Тем не менее, когда стоял вопрос о проведении формального ареста или — как в данном случае — о предъявлении ордера на обыск, я сильно сомневаюсь в том, что даже такой великолепный актер, как Холмс, был способен сочетать граничившую с помпезностью манеру обращения и официально-вежливый тон.
— У меня имеется ордер на обыск этого помещения, — заявил Лестрейд, — поэтому, мистер Везербай, вы обязаны подчиниться моему требованию: открыть дверь и впустить в дом меня и моих коллег. Кроме того, сэр, я должен вас предупредить, что еще двое полицейских стоят у задней стены этого здания.
Везербай без особой охоты, но и не выражая протеста снял цепочку и распахнул дверь настежь, чтобы дать нам войти. Поэтому я был весьма удивлен, когда Холмс вдруг, оттолкнув Лестрейда в сторону, бросился в прихожую и сильно ударил Везербая тяжелой тростью по правой руке.

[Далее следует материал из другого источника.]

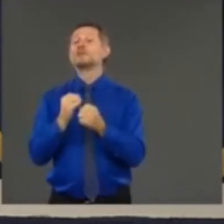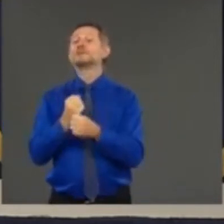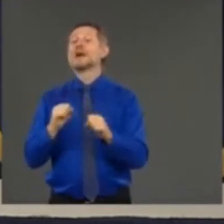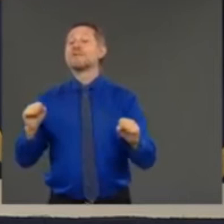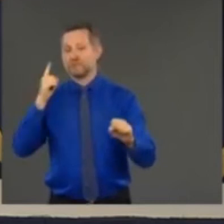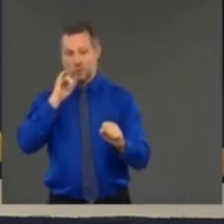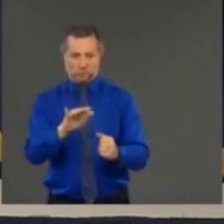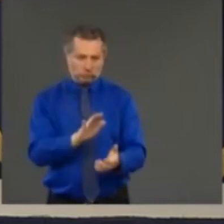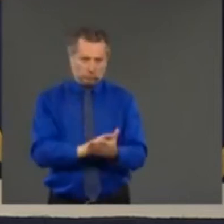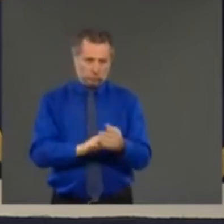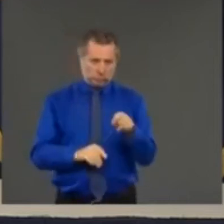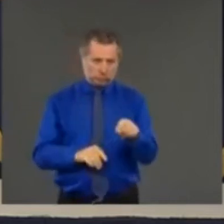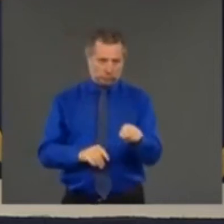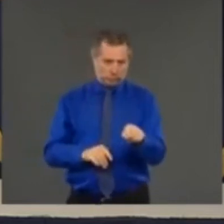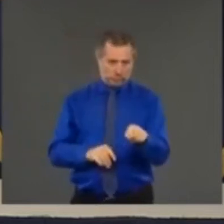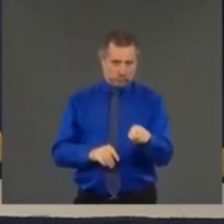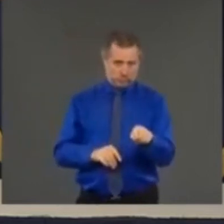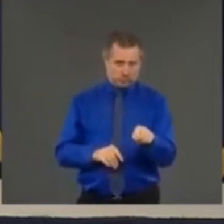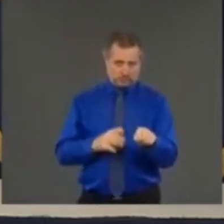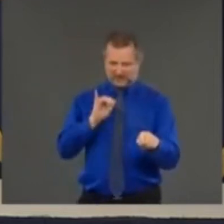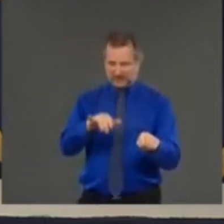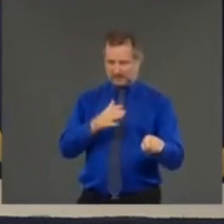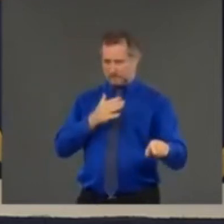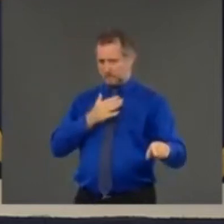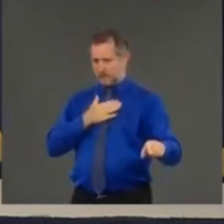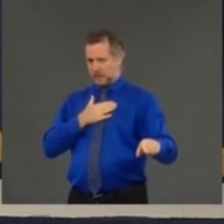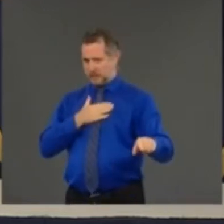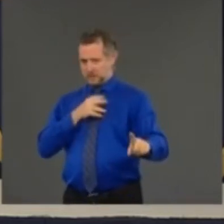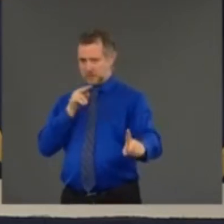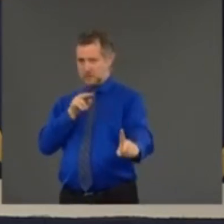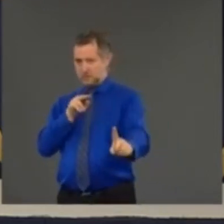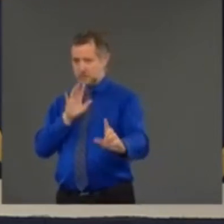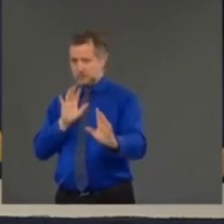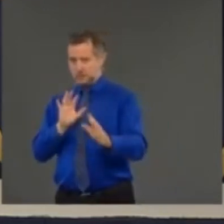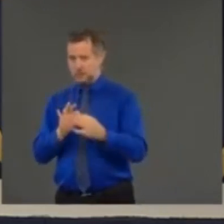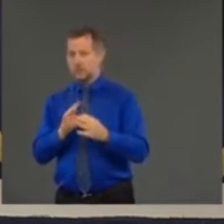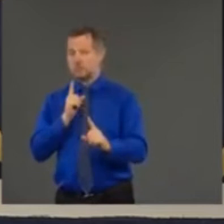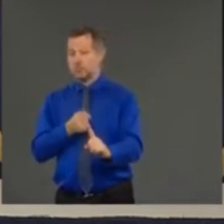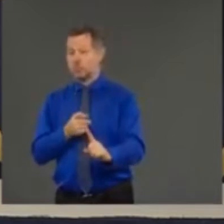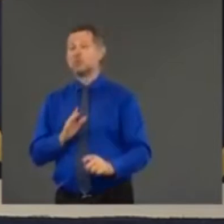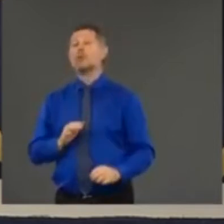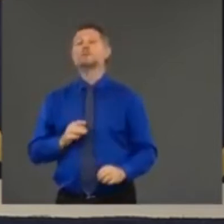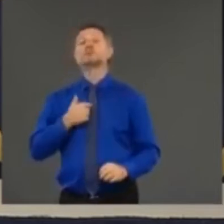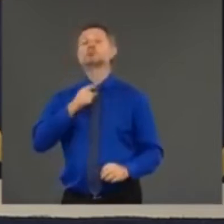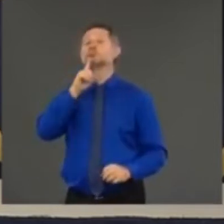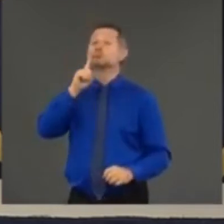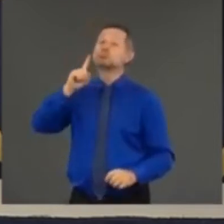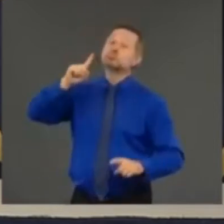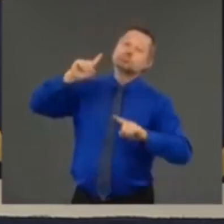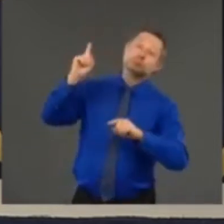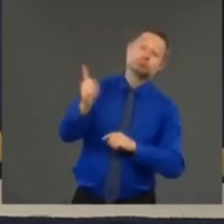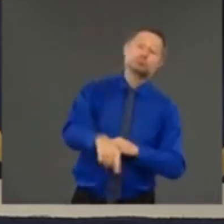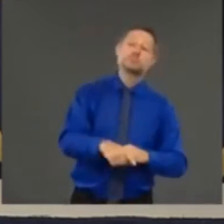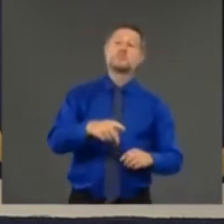that's all I'm going to say I am not saying PS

— Что вы делаете, мистер Холмс! — отчаянно запротестовал Лестрейд. — В насилии нет никакой необходимости… — И тут же осекся, заметив, как из руки Везербая выскользнул револьвер фирмы «Кольт». — Вы ничего не сказали мне о том, что Везербай вооружен, — обиженным тоном закончил инспектор.
Два констебля, несмотря на отчаянное сопротивление, скрутили американца, надели на него наручники и вывели из дома с перекошенным от ярости лицом.
— Я заподозрил, что Везербай вооружен, по тому, как был оттопырен правый карман его брюк, когда он вышел на крыльцо во время нашего дневного визита, — объяснил Холмс. — Тем не менее палка, используемая в нужный момент в качестве оружия, не уступает по своей эффективности револьверу. А теперь, Лестрейд, прошу вас, давайте пройдем на второй этаж.
Холмс шел впереди, направляясь прямо к той комнате, где в заточении томилась молодая женщина. Там мы ее и нашли лежащей в постели и одурманенной наркотиками. Экономка, предупрежденная о нашем появлении шумом, произведенным при аресте Везербая, спряталась за дверью. Ее тоже увели для допроса, а констебль отправился за доктором Муром Эгером и медицинской сестрой. Мы с Холмсом подошли к постели, на которой в забытьи лежала женщина, я посчитал ее пульс и сказал, что непосредственная опасность ей не грозит.